Truth is subjectivity.


"Subjectivity is truth, subjectivity is reality," Soren Kierkegaard concludes koänically in his Concluding Unscientific Postscript. One could spend years trying to understand what he might have meant by this claim, so surprising in an age (1846, to be exact) increasingly and rightly enraptured with Science. (The Origin of Species would come just 13 years later.) Indeed, some of us have reflected on this notion for the decades since our undergraduate acquaintance with it.


Certainly, one aspect of Kierkegaard's view on the matter is that knowledge is predicated first of all in self-knowledge, from the Delphic γνῶθι σεαυτόν. He seems quite aware of how what we now call "audience consideration" inherently tends to warp our formulations of the truth. He uses, somewhat ironically, Lear's Cordelia an an exemplar of true love, "She loves, and keeps silent." Baudrillard says something similar, "If you say, I love you, then you have already fallen in love with language, which is already a form of break up and infidelity." So -- we must consider not only the apparent facts of any case and what they may lead us to believe, but also why we might wish to believe it, and especially why we might wish to state the case so.


But Kierkegaard was not embracing Berkelian Idealism or Eastern obsessively inward spirituality (though there are certianly parallels between his method and that of Zen). He believed there was an objective reality, right and wrong belief about the world and its history, and that one could grasp the truth about it. He just thought that insofar as that truth was easy or safe to apprehend it was trivial. It was true, but not the Truth.

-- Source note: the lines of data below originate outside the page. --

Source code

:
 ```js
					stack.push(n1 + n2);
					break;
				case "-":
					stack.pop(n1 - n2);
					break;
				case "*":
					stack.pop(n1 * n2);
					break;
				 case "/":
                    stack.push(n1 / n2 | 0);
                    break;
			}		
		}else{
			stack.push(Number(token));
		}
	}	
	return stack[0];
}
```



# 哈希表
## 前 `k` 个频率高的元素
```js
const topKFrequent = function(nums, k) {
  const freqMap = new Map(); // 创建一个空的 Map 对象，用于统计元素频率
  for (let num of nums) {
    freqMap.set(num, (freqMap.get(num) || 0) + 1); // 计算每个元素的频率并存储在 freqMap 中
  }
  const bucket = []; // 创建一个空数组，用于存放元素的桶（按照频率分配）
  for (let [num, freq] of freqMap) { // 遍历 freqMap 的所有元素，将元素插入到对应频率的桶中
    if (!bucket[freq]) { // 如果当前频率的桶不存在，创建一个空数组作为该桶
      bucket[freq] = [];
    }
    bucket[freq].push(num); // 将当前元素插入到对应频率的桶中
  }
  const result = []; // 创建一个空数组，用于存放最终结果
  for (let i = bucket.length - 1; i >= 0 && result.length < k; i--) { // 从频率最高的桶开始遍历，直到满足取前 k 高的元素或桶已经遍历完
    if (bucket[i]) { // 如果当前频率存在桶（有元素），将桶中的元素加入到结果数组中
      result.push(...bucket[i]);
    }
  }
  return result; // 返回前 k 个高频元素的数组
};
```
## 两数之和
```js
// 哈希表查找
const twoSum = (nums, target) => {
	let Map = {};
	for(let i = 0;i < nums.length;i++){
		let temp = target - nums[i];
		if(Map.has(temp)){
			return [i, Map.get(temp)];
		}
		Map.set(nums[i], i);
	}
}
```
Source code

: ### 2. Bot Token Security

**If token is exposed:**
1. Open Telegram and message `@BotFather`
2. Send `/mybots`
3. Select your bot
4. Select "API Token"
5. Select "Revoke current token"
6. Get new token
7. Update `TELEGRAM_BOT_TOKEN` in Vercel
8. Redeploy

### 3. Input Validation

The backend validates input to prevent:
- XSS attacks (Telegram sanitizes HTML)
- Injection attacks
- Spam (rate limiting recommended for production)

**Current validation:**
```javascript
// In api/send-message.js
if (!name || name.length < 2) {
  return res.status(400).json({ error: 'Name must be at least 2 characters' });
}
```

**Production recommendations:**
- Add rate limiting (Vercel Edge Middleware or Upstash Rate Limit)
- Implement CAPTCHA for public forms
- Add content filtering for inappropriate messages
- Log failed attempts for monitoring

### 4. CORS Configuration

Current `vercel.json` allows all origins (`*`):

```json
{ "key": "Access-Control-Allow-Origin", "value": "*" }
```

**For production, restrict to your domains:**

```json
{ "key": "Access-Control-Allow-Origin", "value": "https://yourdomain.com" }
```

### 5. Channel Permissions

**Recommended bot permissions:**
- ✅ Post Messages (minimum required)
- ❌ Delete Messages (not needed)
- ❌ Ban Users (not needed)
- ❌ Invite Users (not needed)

But, as I have said before, he also believed that the strength of a conviction was inversely proportional to its publicity -- and this fact has its subjective and its objective aspects. The brilliant insight, or even the fervent narrative, can be a startling, powerful, and heretical revelation; but once it's broadly accepted, or ossified into dogma, it becomes trivial, just wallpaper. Thus Christianity was stunningly powerful when it was new, dubious and suppressed, just as was Mormonism. But as these things get mainstreamed they become less powerful. True, there are today a billion soi-dissante Christians in the world, but what a deal of palatial apparatus and non-stop propagandizing it takes to keep them going through their somnambulistic motions. And do any of them think Christianity requires the emulation of Christ or even the following of his precepts? As religions go it's a zombie, operationally undead -- and was even when Kierkeggard was railing against it.


In any case, what prompted this particular meditation was an intersting article in New Yorker The Truth Wears Out which bears Kierkegaard's maxim out quite nicely. From dubious premises, through slipshod methodology to questionable results and foregone conclusions, that's the way modern science (especially medicine and the social sciences) increasingly operates.


The lovely picture above comes to us courtesy APOD (click for better view), where science produces beauty.





1 Comments:

At 11:17 AM, Blogger Philip McCavity said...

Dovetails with your last post about the counterfeit reality of media-staged events, like that explored in the New Yorker article.

"What shall poor Cordelia do? Love, and be silent."